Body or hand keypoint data

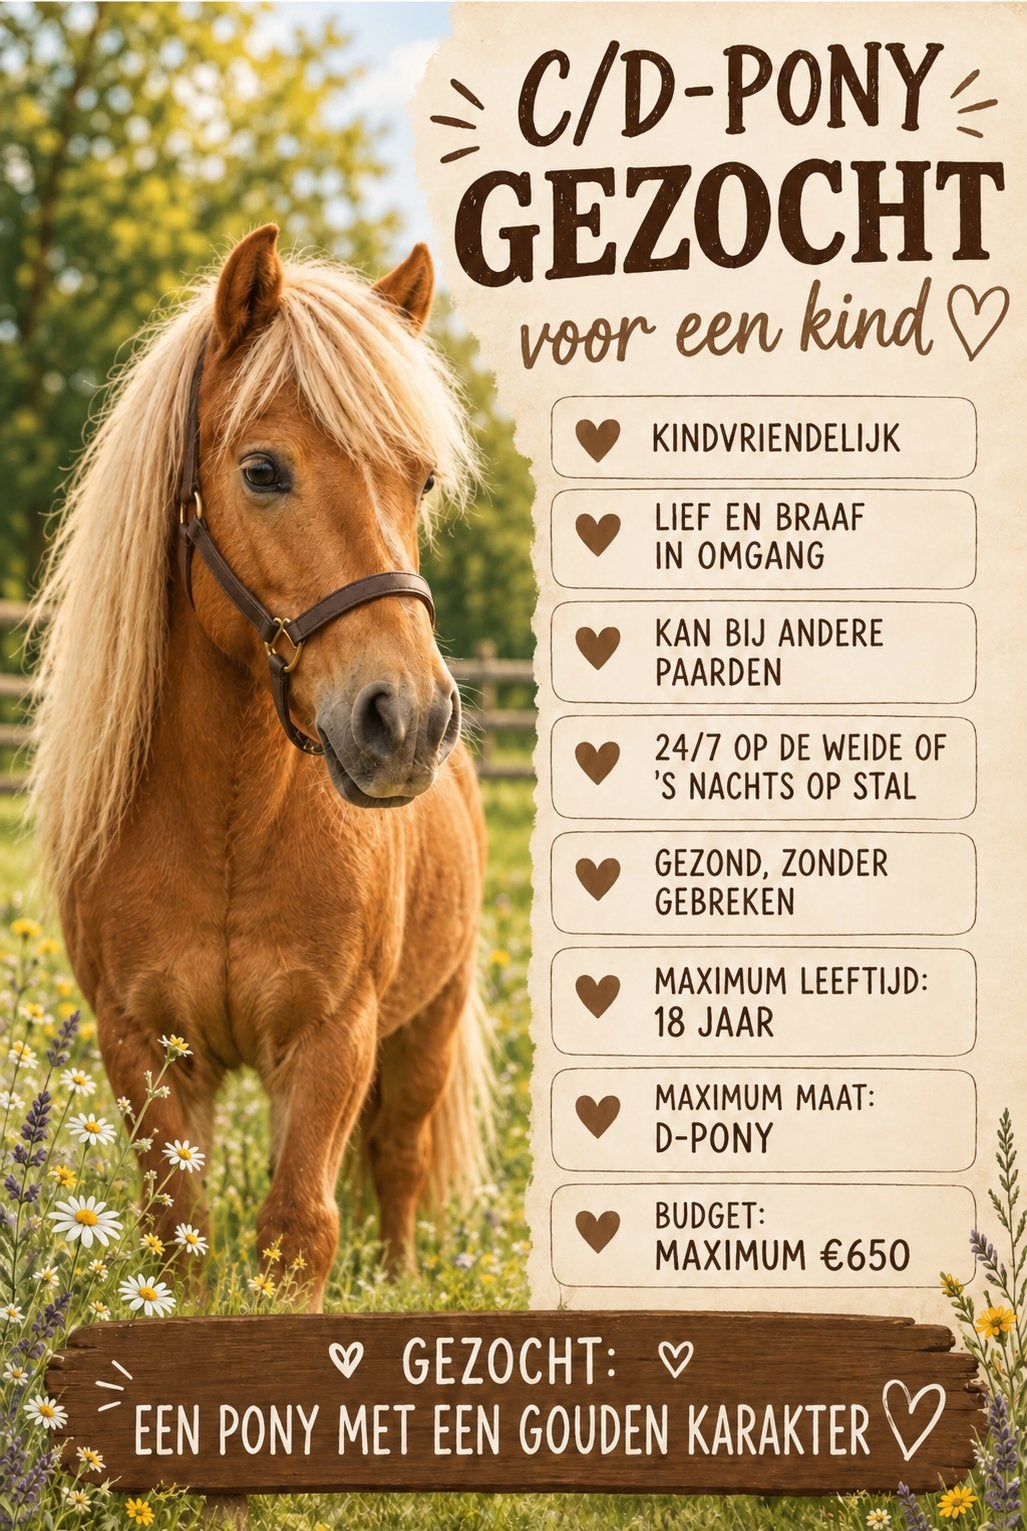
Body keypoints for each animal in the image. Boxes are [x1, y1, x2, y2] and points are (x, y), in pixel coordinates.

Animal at [29, 224, 491, 1311]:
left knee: (399, 1160)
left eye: (422, 481)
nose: (410, 719)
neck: (228, 824)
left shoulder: (333, 1041)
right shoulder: (144, 1046)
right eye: (264, 471)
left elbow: (300, 1231)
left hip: (430, 1023)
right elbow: (179, 1240)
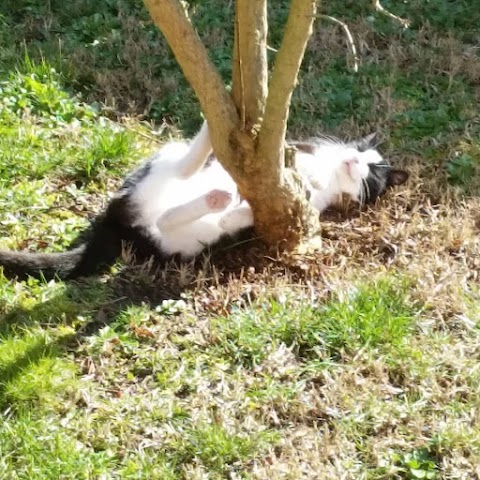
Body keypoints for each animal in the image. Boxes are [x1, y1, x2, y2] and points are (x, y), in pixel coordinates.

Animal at [0, 123, 406, 282]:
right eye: (360, 151)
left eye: (373, 171)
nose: (354, 161)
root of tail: (117, 223)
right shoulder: (293, 149)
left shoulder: (312, 205)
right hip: (156, 168)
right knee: (180, 169)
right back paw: (211, 141)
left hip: (186, 242)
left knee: (174, 219)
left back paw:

(About this exercise)
All the records need to be repeated exactly, with the images dropped.

(Response area)
Body keypoints for each animal in the image. Boxes are [x1, y1, x2, y2] and points are (x, y), in pixel coordinates.

Animal at [29, 224, 491, 1311]:
left knee: (399, 1160)
left eye: (422, 481)
nose: (410, 719)
neck: (228, 824)
left shoulder: (333, 1041)
right shoulder: (144, 1046)
right eye: (264, 471)
left elbow: (300, 1231)
left hip: (430, 1023)
right elbow: (179, 1240)
Body keypoints for each animal in the image. Boxes are [x1, y1, x2, y2] and points are (x, y), in pixel coordinates.

Animal at [0, 123, 406, 282]:
right eye: (360, 151)
left eye: (373, 171)
nose: (354, 161)
root of tail: (117, 223)
right shoulder: (293, 149)
left shoulder: (312, 205)
right hip: (156, 168)
right knee: (180, 169)
right back paw: (211, 141)
left hip: (186, 242)
left knee: (174, 219)
left back paw:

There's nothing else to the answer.